What Makes a Good LLM Agent for Real-world Penetration Testing?

LLM-based agents show promise for automating penetration testing, yet reported performance varies widely across systems and benchmarks. We analyze 28 LLM-based penetration testing systems and evaluate five representative implementations across three benchmarks of increasing complexity. Our analysis reveals two distinct failure modes: Type A failures stem from capability gaps (missing tools, inadequate prompts) that engineering readily addresses, while Type B failures persist regardless of tooling due to planning and state management limitations. We show that Type B failures share a root cause that is largely invariant to the underlying LLM: agents lack real-time task difficulty estimation. As a result, agents misallocate effort, over-commit to low-value branches, and exhaust context before completing attack chains. Based on this insight, we present Excalibur, a penetration testing agent that couples strong tooling with difficulty-aware planning. A Tool and Skill Layer eliminates Type A failures through typed interfaces and retrieval-augmented knowledge. A Task Difficulty Assessment (TDA) mechanism addresses Type B failures by estimating tractability through four measurable dimensions (horizon estimation, evidence confidence, context load, and historical success) and uses these estimates to guide exploration-exploitation decisions within an Evidence-Guided Attack Tree Search (EGATS) framework. Excalibur achieves up to 91% task completion on CTF benchmarks with frontier models (39 to 49% relative improvement over baselines) and compromises 4 of 5 hosts on the GOAD Active Directory environment versus 2 by prior systems. These results show that difficulty-aware planning yields consistent end-to-end gains across models and addresses a limitation that model scaling alone does not eliminate.

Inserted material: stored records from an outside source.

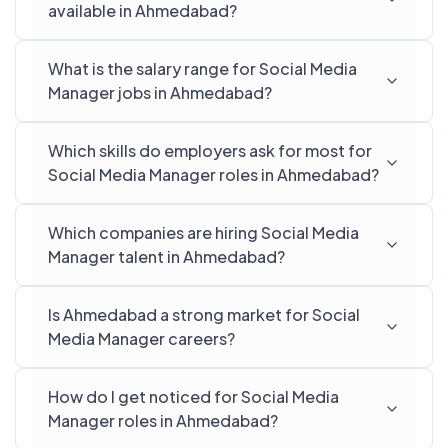
available in Ahmedabad?
What is the salary range for Social Media
Manager jobs in Ahmedabad?
Which skills do employers ask for most for
Social Media Manager roles in Ahmedabad?
Which companies are hiring Social Media
Manager talent in Ahmedabad?
Is Ahmedabad a strong market for Social
Media Manager careers?
How do I get noticed for Social Media
Manager roles in Ahmedabad?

翻译：基于大语言模型（LLM）的智能体在自动化渗透测试方面展现出潜力，但不同系统和基准测试中报告的性能差异巨大。我们分析了28个基于LLM的渗透测试系统，并在三个复杂度递增的基准测试中评估了五个代表性实现。我们的分析揭示了两种不同的失败模式：A类失败源于能力差距（工具缺失、提示不足），这类问题可通过工程手段轻松解决；而B类失败则因规划和状态管理的局限性，无论工具配置如何都会持续存在。我们发现，B类失败共享一个根本原因，该原因在很大程度上与底层LLM无关：智能体缺乏实时任务难度评估能力。因此，智能体错误分配精力，过度投入低价值分支，并在完成攻击链之前耗尽上下文容量。基于这一洞见，我们提出了Excalibur——一个将强大工具集与难度感知规划相结合的渗透测试智能体。其工具与技能层通过类型化接口和检索增强知识消除了A类失败；任务难度评估（TDA）机制通过四个可量化维度（范围估计、证据置信度、上下文负载和历史成功率）评估任务可解性，并利用这些评估结果在证据引导的攻击树搜索（EGATS）框架内指导探索-利用决策。Excalibur在CTF基准测试中使用前沿模型实现了高达91%的任务完成率（相对基线提升39%至49%），并在GOAD Active Directory环境中成功入侵5台主机中的4台，而先前系统仅能入侵2台。这些结果表明，难度感知规划能在不同模型间带来一致的端到端性能提升，并解决了仅靠模型缩放无法消除的局限性。